The findings of the study by Lancet Planetary Health highlighted that “lost output from deaths and diseases due to air pollution in 2019 led to a loss of 1.4 per cent of the GDP of the country” which adds up to 2.6 lakh crore.
According to the paper, the economic loss due to air pollution as a percentage of the state GDP was higher in the northern and central Indian states.
The findings in this analysis show that while 40 per cent of the disease burden due to air pollution is from lung diseases, the remaining 60 per cent is from ischemic heart disease, stroke, diabetes, and neonatal deaths related to preterm birth, thus highlighting the broad-ranging impact of air pollution on human health.
However, the paper noted that India has a good economic and development trajectory, which can improve further with the reduction of air pollution.

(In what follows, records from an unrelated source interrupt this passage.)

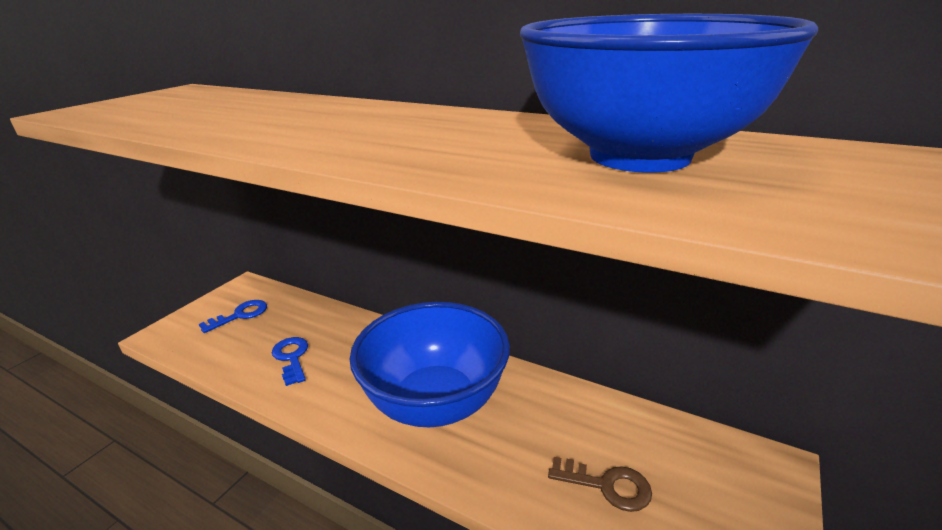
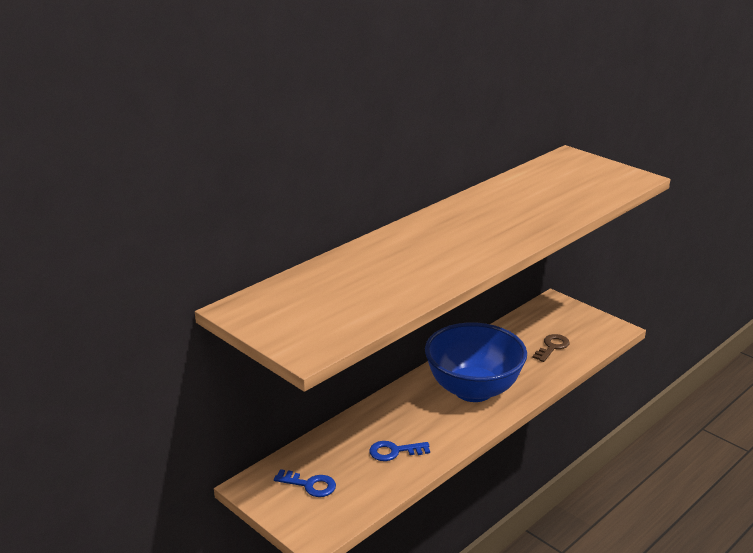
camera: 75 degrees left, 0 degrees up
blue key [199,300,267,333] -> blue key turned 135 degrees clockwise [274,469,336,497]
blue bowl [520,14,818,173] -> none

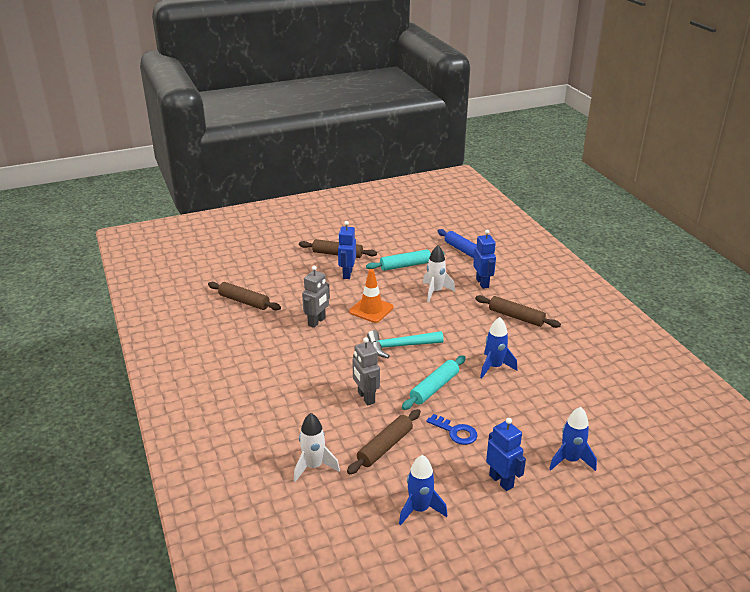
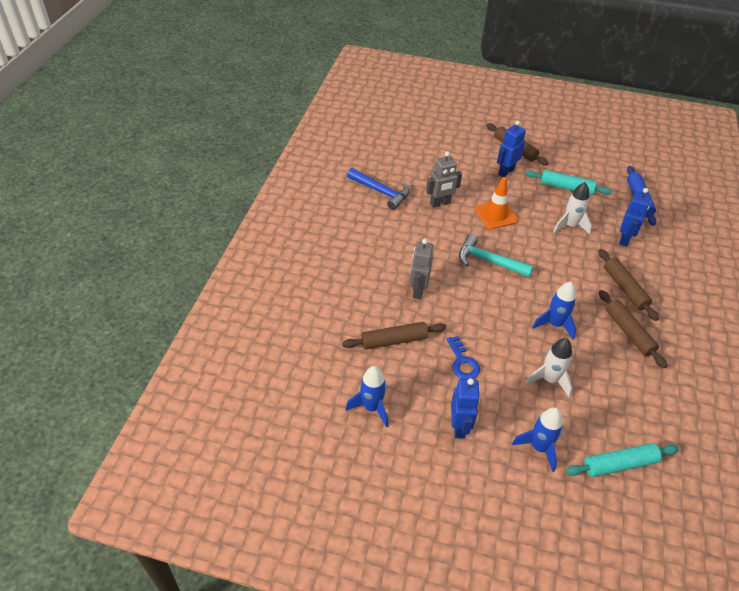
camera: 35 degrees right, 15 degrees up
brown rolling pin [208,282,281,310] -> brown rolling pin moved to [599,290,667,368]
white rocket [294,413,340,482] -> white rocket moved to [526,338,572,397]
turquoise rolling pin [402,355,466,410] -> turquoise rolling pin moved to [566,443,679,477]
none -> blue hammer [347,168,410,210]

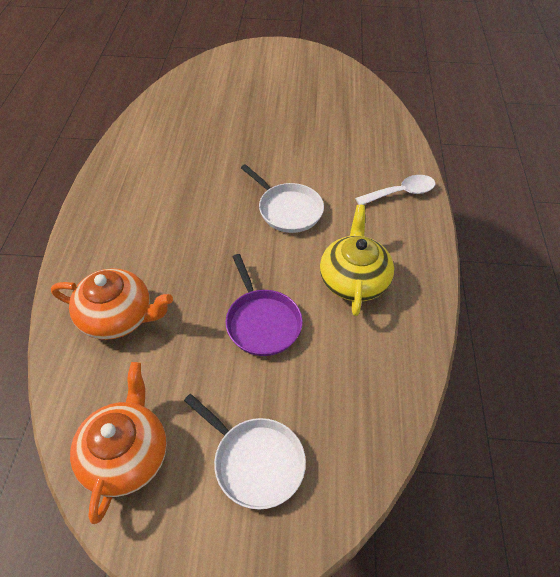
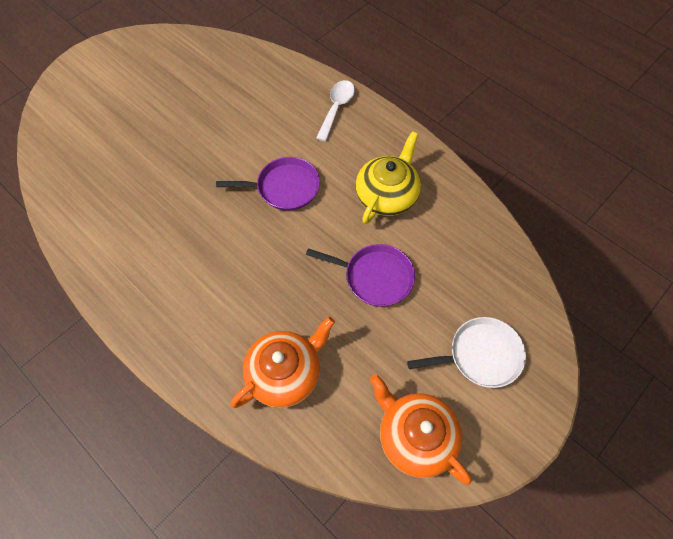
camera: 50 degrees left, 10 degrees up
white pan [241,164,324,233] -> purple pan [216,157,320,211]
yellow teapot [320,205,394,316] -> yellow teapot turned 75 degrees clockwise [355,131,421,224]

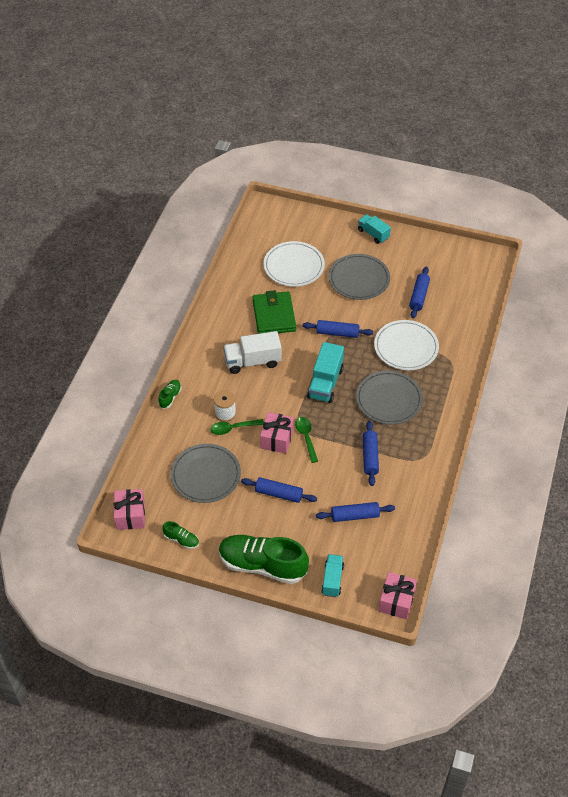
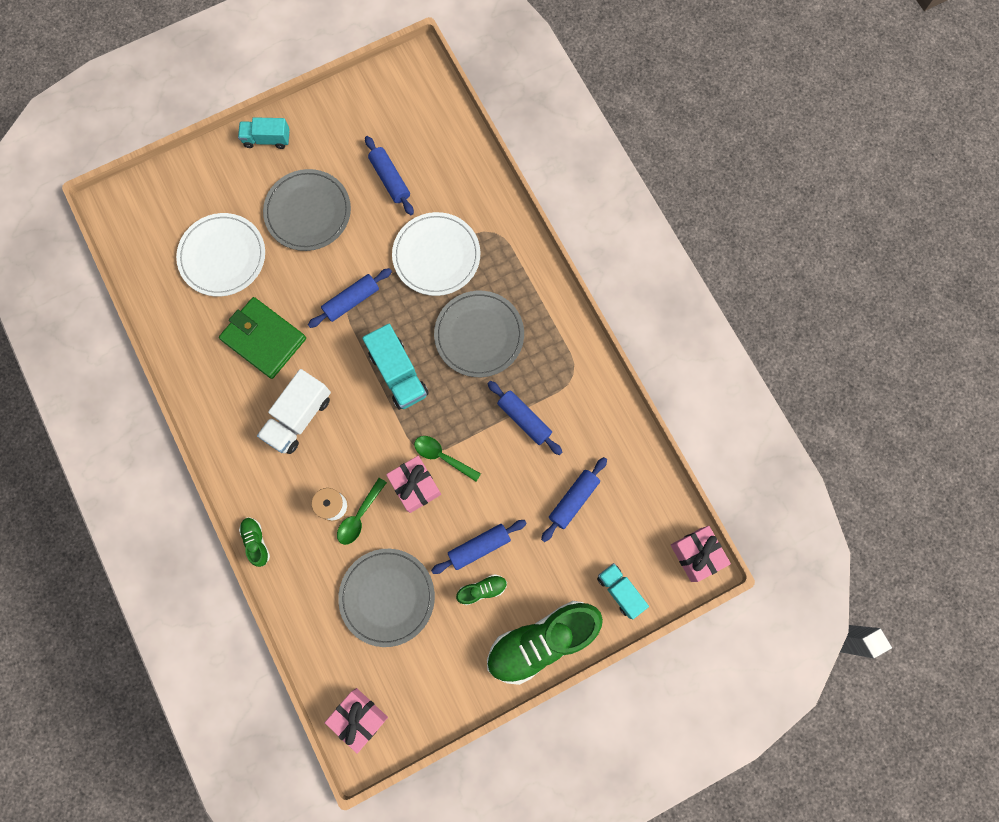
camera: 45 degrees left, 25 degrees up
green shoe [163,521,199,549] -> green shoe moved to [456,574,507,605]

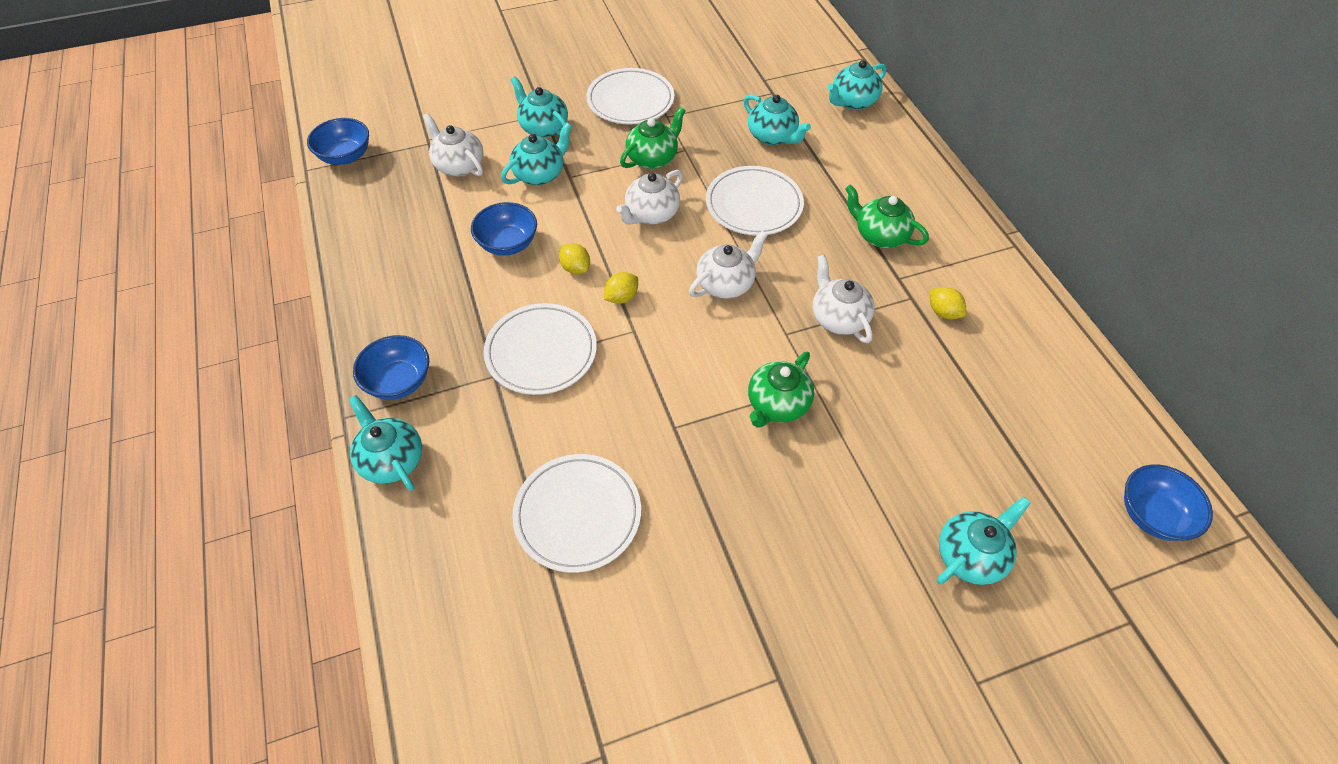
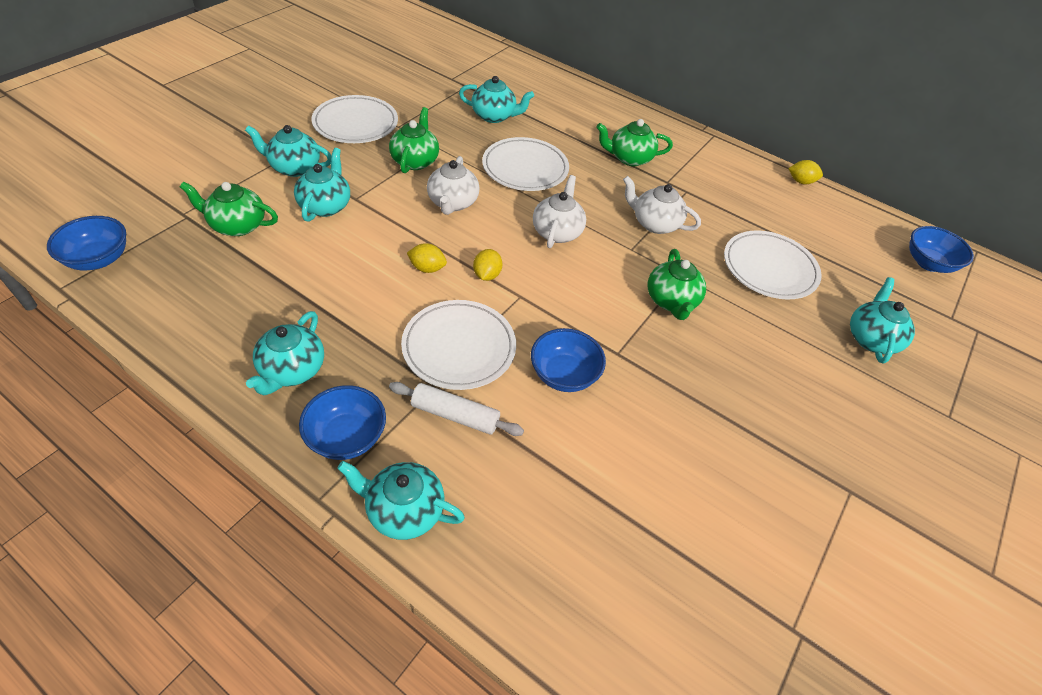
camera: 40 degrees left, 5 degrees down
white teapot [423,113,483,176] -> green teapot [180,182,278,236]
blue bowl [471,202,537,256] -> blue bowl moved to [531,328,606,392]
white plate [512,454,641,573] -> white plate moved to [724,230,822,300]
turquoise teapot [828,60,887,110] -> turquoise teapot moved to [246,311,324,395]
yellow lemon [930,287,966,319] -> yellow lemon moved to [788,160,823,184]
none -> white rolling pin [389,382,524,436]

The government schemes such as the ‘Pradhan Mantri Ujjwala Yojana’ and ‘Unnat Chulha Abhiyan’ have aided in reducing household air pollution in the country.
Such success encourages to enhance efforts to reduce outdoor air pollution as well said ICMR Director General Balram Bhargava.
The fatalities in 2019 led to a total loss of $36.8 billion, or 1.36 per cent of India’s gross domestic product (GDP), with the poor and populous states of Uttar Pradesh and Bihar experiencing the highest economic loss as a percentage of their GDP.
Although the death rate due to household air pollution fell 64.2 per cent from 1990 to 2019, that due to ambient particulate matter pollution more than doubled, The Lancet said.
“The improvements in air quality across India during the COVID-19 lockdown period, and its upsurge again with the easing of restrictions, provide interesting pointers to the extent of air pollution reduction that is possible with reduced human activity,” it added.
The government said in a statement that India would need to invest more in state-specific pollution control programmes if it were to meet its goal of becoming a $5 trillion economy by 2024, from around $2.9 trillion now.